Tuesday, December 19, 2017

Villainous Viewpoints: On Writing (Jill)

A few weeks ago, I began fleshing out a villain from a work in progress (WIP) and learning about him and his backstory. I filled out a character sheet with vital statistics, flaws, strengths, goals, and obstacles. Then, I wrote a little about where he'd been and what he'd done from birth until the age he was now. Finally, I interviewed him. Grilled him, really, like Dr. Phil McGraw would. My villain was less than thrilled, but I got it all down.

But when I sat back to review his information, my villain suddenly seemed less villainous. I didn't hate him. After all, this guy had it rough. So, I posted to a Facebook group to share my struggle. This had never happened to me before. In the past, my bad guys stayed bad. All day, all the way. And they were never, ever pitied, or excused, or offered redemption. Did this happen to other writers? Was I weird or demented? Maybe my villain needed to be rewritten...

The responses came pouring in. Everyone had a comment, and the dialogue continued for four days. I wasn't alone. After reading the responses, I started thinking about some of my favorite villains. Only a few of them were completely evil, with no redeeming qualities -- Cruella de Vil, Voldemort, and  T-1000 (from Terminator 2).  The ones with complex backstories were the most interesting -- Darth Vader, Severus Snape, and Magneto, to name a few. One villain in particular, Levana (from Fairest in The Lunar Chronicles), was horrible, and her backstory was heartbreaking. I never warmed up to her and still consider her one of the worst villains I've read.

             "Villainy is but a matter of perspective." - Magneto

As authors, should we feel sympathetic for our baddies? Sure, but don't make things easy for him or excuse his actions. Evil is evil. A lousy childhood does not give anyone a free pass to become a psychopath. And chances are, he has some soft spots, things he cares about. The piece of advice that helped me the most was from (I think) David Farland. He said every villain believes he's a hero. He doesn't see himself as a bad guy. If we write our villains from that angle, it will add a layer of complexity to our characters.

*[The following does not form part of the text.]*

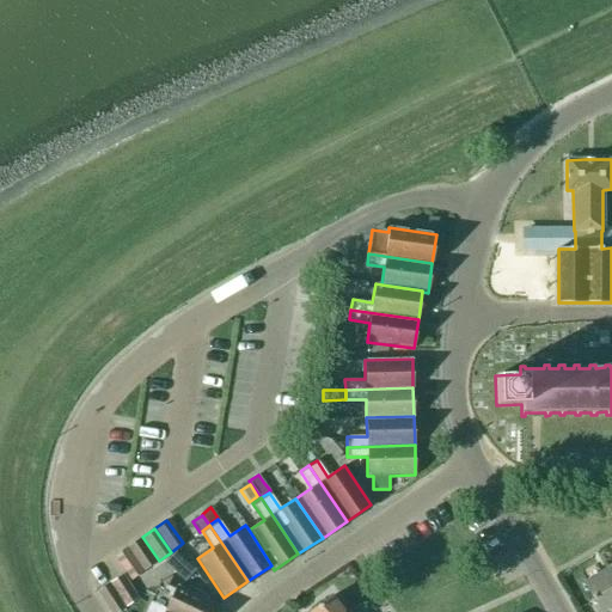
[(127,548),(144,571),(155,563),(139,539),(127,548)]
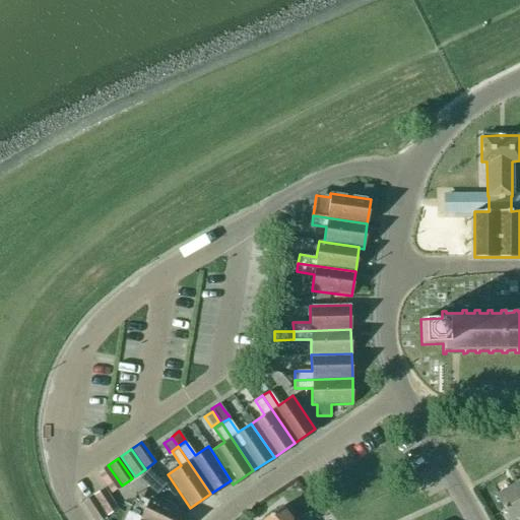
[(111,493),(122,485),(108,465),(98,472),(111,493)]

I'm a bit embarrassed when I think back on my previous villains. Their backstory was weak and nebulous. Giving a villain a strong, complete backstory matters. It makes them the horrible character the hero must defeat to attain his goal and win. After all, the more villainous the villain, the more fantastic the victory.


  1. Great post, Jill! I love the advice about the villain believing he's the hero, I think that helps add realistic motivations and makes villains so much more complex than just doing evil things for the sake of being the bad guy. And even though they're making bad choices, villains are (usually, though not always in fantasy!) human too, and very few people are all good or all bad.

    1. Villains are people, too! πŸ˜€But seriously, you're right and it makes the story that much stronger. Thanks, Laurie!

  2. Great topic, Jill. Learning about the villain is essential and has really helped improve the stories I researched the villain for. I tend to have two villains--the real villain and the kinda villain I fall in love with and redeem in another story. So I understand your problem.

    1. I love that -- to redeem a villain and show the change of heart can be so powerful. Thanks for stopping by!